The goal for this group was to create or adopt a flexible and comprehensive model that could be adapted for all grade levels, for any project, and for any subject while providing a common vocabulary that will become embedded in students’ frame of reference. The intent was to create a model which would serve as a guide for teachers as they design research projects and as a road map for students to ensure their research success. We also wanted to present clear expectations for responsible research practice, including critical evaluation of information sources and proper citation.
The group also discussed that it would be beneficial to create visuals to help students better understand key research vocabulary. Quality nonfiction texts employ this strategy with success.
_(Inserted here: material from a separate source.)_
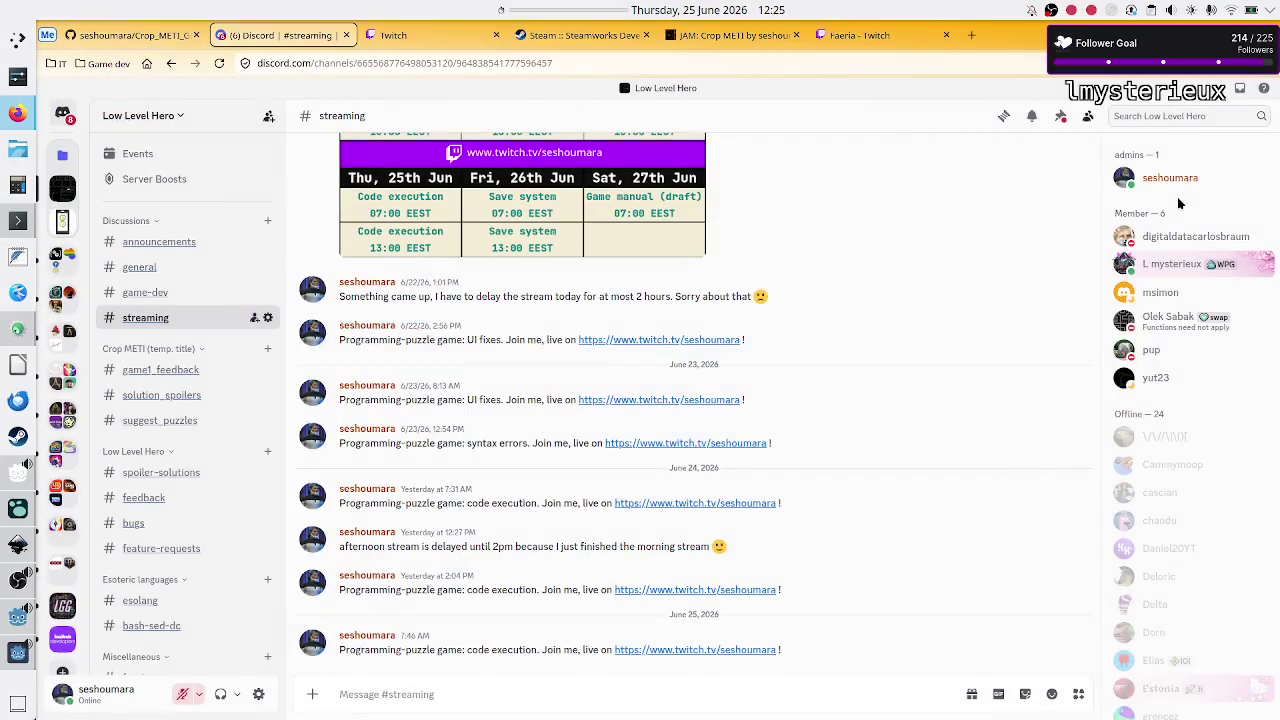
pyautogui.click(624, 187)
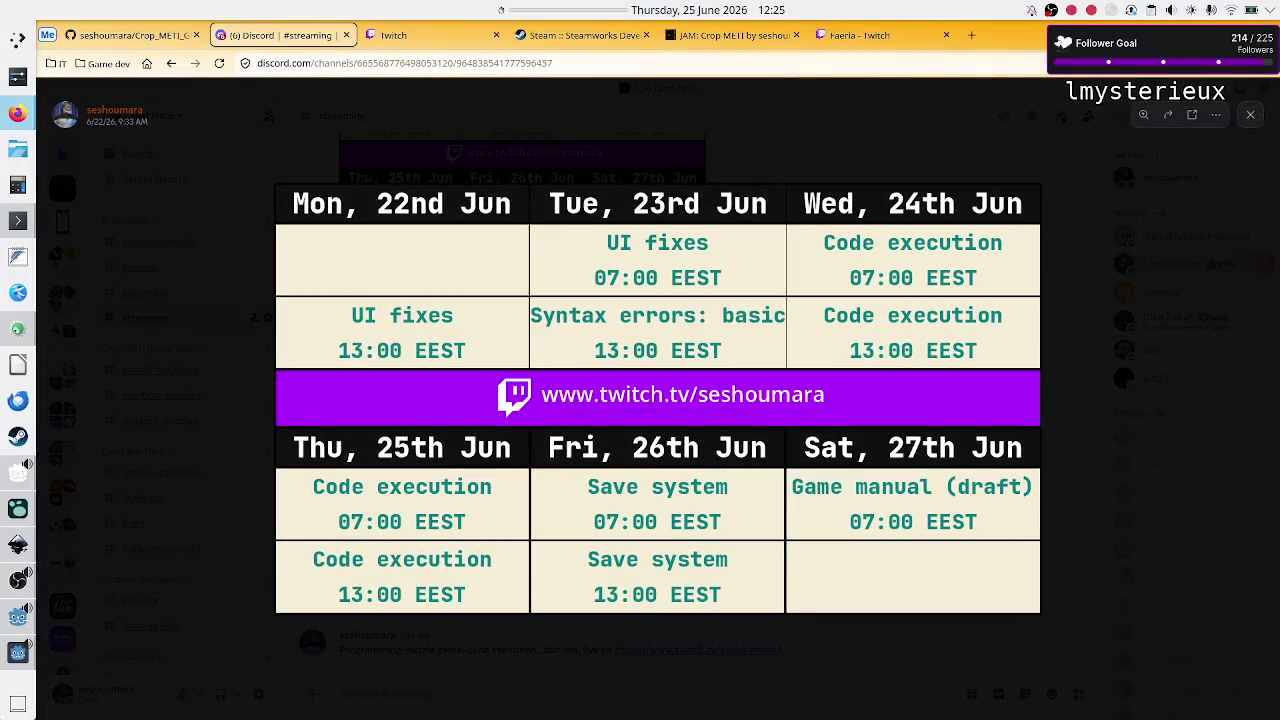
pyautogui.click(18, 652)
This method may improve comprehension for some technical research terms at a variety of grade levels and abilities.
As the district increases 1:1 with Chromebooks or tablets, students have access to more information than ever before. Intertwine the abundance of information with the high volume of misinformation on the Internet, and it is clear: navigating the Internet and digital information has become a very difficult process for students. (Stanford Study: EVALUATING INFORMATION: THE CORNERSTONE OF CIVIC ONLINE REASONING) Deciphering the validity and reliability of information are concepts that are further developed in subsequent grade levels, but we can begin to educate students to question the source of the information they read to be mindful users of information. This process makes up a large portion of our research model.
As librarians, we are eager to collaborate with classroom teachers on research projects. This is often difficult when we are not familiar with the teacher’s expectations for the process. A universal approach will facilitate collaboration between the library media specialist and all classroom teachers, regardless of the subject or project.